The system will work even if the home is out of cell phone range, because modern phones have clocks and GPS that continue to work even when the device is not in range of a cell tower. After the worker gets back within cell phone range, a record of the visit will be transmitted to monitors.
After difficulties implementing a new computer system, the department has a digital verification system in place that in 2017 removed about 80,000 Medicaid recipients from the rolls. For example, the department now checks a recipient’s income by accessing files at other agencies. It also checks whether an Arkansas recipient is receiving Medicaid benefits from another state.
State officials expect other changes in the Medicaid program in 2018, when they learn from federal agencies whether proposed reforms for Arkansas Works will be approved. Arkansas Works is the expanded Medicaid program that Arkansas implemented after passage of the federal Affordable Care Act.
The state administers Medicaid, but because the federal government provides the vast majority of its funding, changes in eligibility or level of service in Arkansas Works must first be approved by the federal government.
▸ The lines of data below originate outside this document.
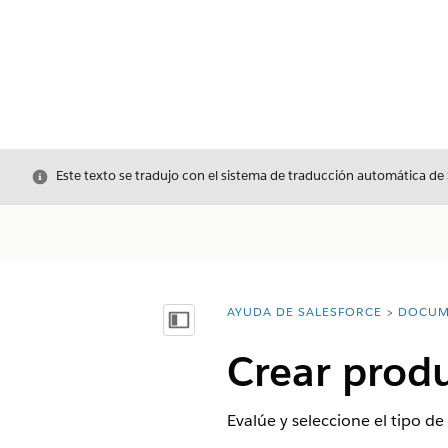
Cerrar
Este texto se tradujo con el sistema de traducción automática de
AYUDA DE SALESFORCE
DOCUM
Usted está aquí:
Mostrar índice de materias
Crear produ
Evalúe y seleccione el tipo 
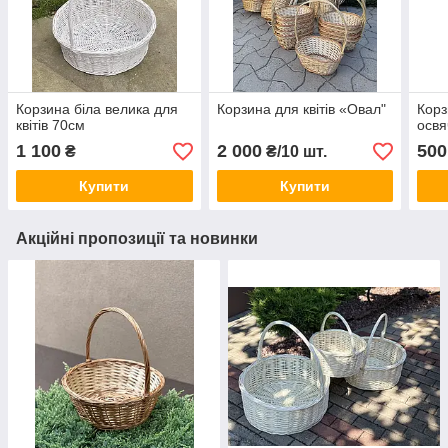
Корзина біла велика для
Корзина для квітів «Овал"
Корз
квітів 70см
освя
1 100
2 000
500
₴
₴/10 шт.
Купити
Купити
Акційні пропозиції та новинки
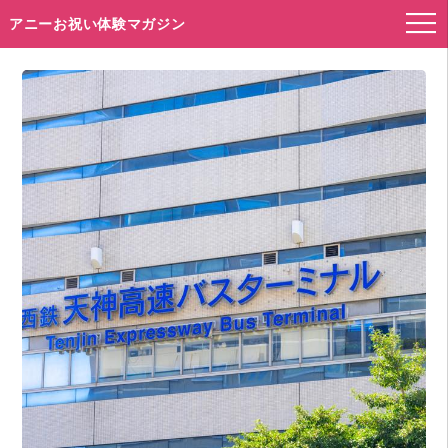
アニーお祝い体験マガジン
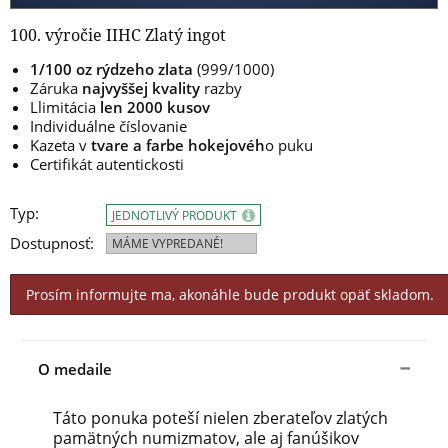
100. výročie IIHC Zlatý ingot
1/100 oz rýdzeho zlata
(999/1000)
Záruka
najvyššej kvality
razby
L
limitácia
len 2000 kusov
I
ndividuálne
číslovanie
Kazeta
v
tvare
a farbe
hokejovéh
o
puku
Certifikát autentickosti
Typ:
JEDNOTLIVÝ PRODUKT
Dostupnosť:
MÁME VYPREDANÉ!
Prosím informujte ma, akonáhle bude produkt opäť skladom.
O medaile
Táto
ponuka
poteší
nielen
zberateľov
zlatých
pamätných
numizmatov,
ale
aj
fanúšikov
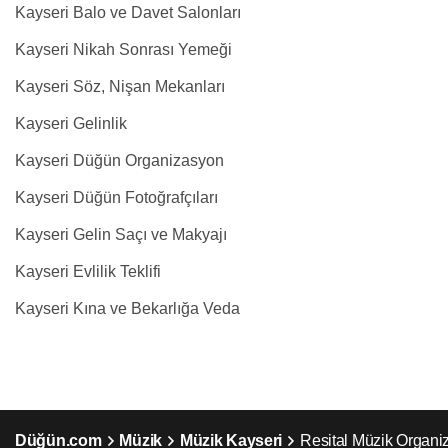
Kayseri Balo ve Davet Salonları
Kayseri Nikah Sonrası Yemeği
Kayseri Söz, Nişan Mekanları
Kayseri Gelinlik
Kayseri Düğün Organizasyon
Kayseri Düğün Fotoğrafçıları
Kayseri Gelin Saçı ve Makyajı
Kayseri Evlilik Teklifi
Kayseri Kına ve Bekarlığa Veda
Düğün.com
Müzik
Müzik Kayseri
Resital Müzik Organi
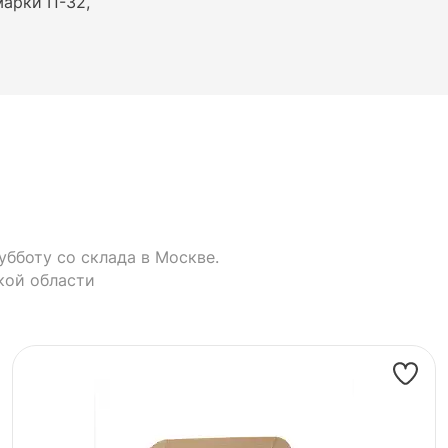
марки П-32,
убботу со склада в Москве.
кой области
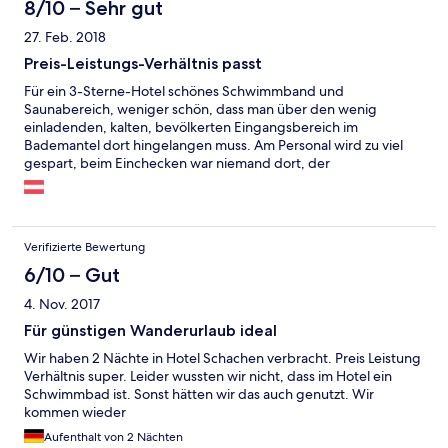
8/10 – Sehr gut
27. Feb. 2018
Preis-Leistungs-Verhältnis passt
Für ein 3-Sterne-Hotel schönes Schwimmband und
Saunabereich, weniger schön, dass man über den wenig
einladenden, kalten, bevölkerten Eingangsbereich im
Bademantel dort hingelangen muss. Am Personal wird zu viel
gespart, beim Einchecken war niemand dort, der
Frühstückskaffee kam nach dem Frühstück, da dieselbe Person
auch das Auschecken erledigen musste und zwar freundlich
war, aber einfach nicht alles zugleich erledigen konnte. Essen ist
in Ordnung, man kann zwischen zwei Vor- und drei
Verifizierte Bewertung
Hauptspeisen auswählen, Salatbuffet; Frühstück gute Auswahl.
6/10 – Gut
4. Nov. 2017
Für günstigen Wanderurlaub ideal
Wir haben 2 Nächte in Hotel Schachen verbracht. Preis Leistung
Verhältnis super. Leider wussten wir nicht, dass im Hotel ein
Schwimmbad ist. Sonst hätten wir das auch genutzt. Wir
kommen wieder
Aufenthalt von 2 Nächten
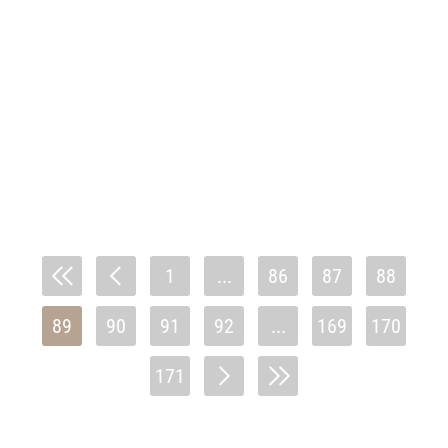
1
...
86
87
88
89
90
91
92
...
169
170
171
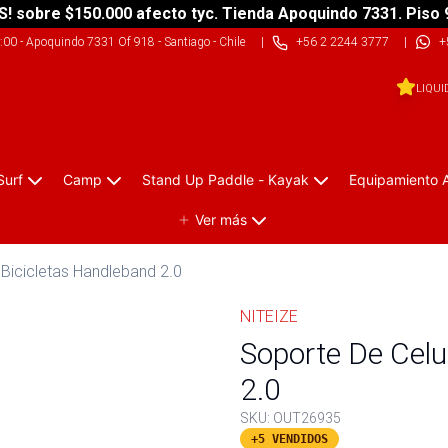
S! sobre $150.000 afecto tyc. Tienda Apoquindo 7331. Piso 
9:00
-
Apoquindo 7331 Of 918 - Santiago - Chile
|
+56 2 2244 3777
|
+
LIQUI
Surf
Camp
Stand Up Paddle - Kayak
Equipamiento 
Ver más
 Bicicletas Handleband 2.0
NITEIZE
Soporte De Celu
2.0
SKU:
OUT26935
+5 VENDIDOS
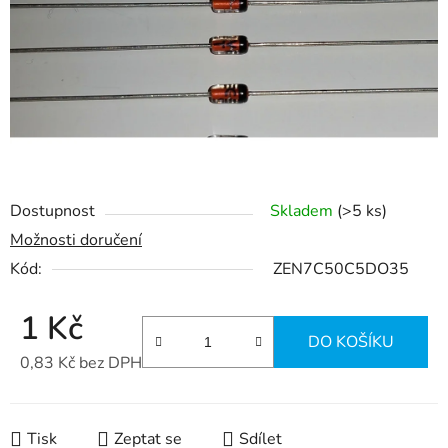
hvězdiček.
Dostupnost
Skladem
(>5 ks)
Možnosti doručení
Kód:
ZEN7C50C5DO35
1 Kč
DO KOŠÍKU
0,83 Kč bez DPH
Měrná cena:
Tisk
Zeptat se
Sdílet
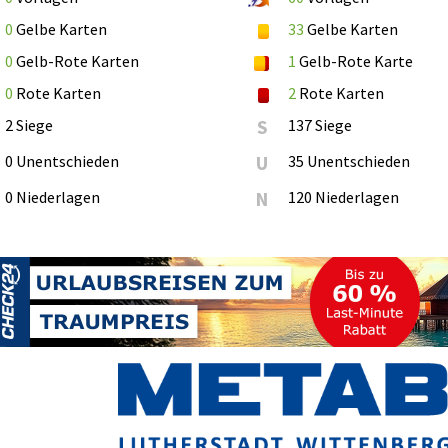
0
Gelbe Karten
33
Gelbe Karten
0
Gelb-Rote Karten
1
Gelb-Rote Karte
0
Rote Karten
2
Rote Karten
2 Siege
S
137 Siege
0 Unentschieden
U
35 Unentschieden
0 Niederlagen
N
120 Niederlagen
The department has asked for approval of a plan to reduce eligibility from 138 percent of the federal poverty level to 100 percent. Also, the state wants to add a requirement that some recipients work, look for work or take job training in order to qualify for Medicaid.
When the legislature convenes in a fiscal session in February, one of the most important bills to consider will be the appropriation that authorizes Medicaid funding. Passage of the funding measure will require a 75 percent majority in each chamber of the legislature.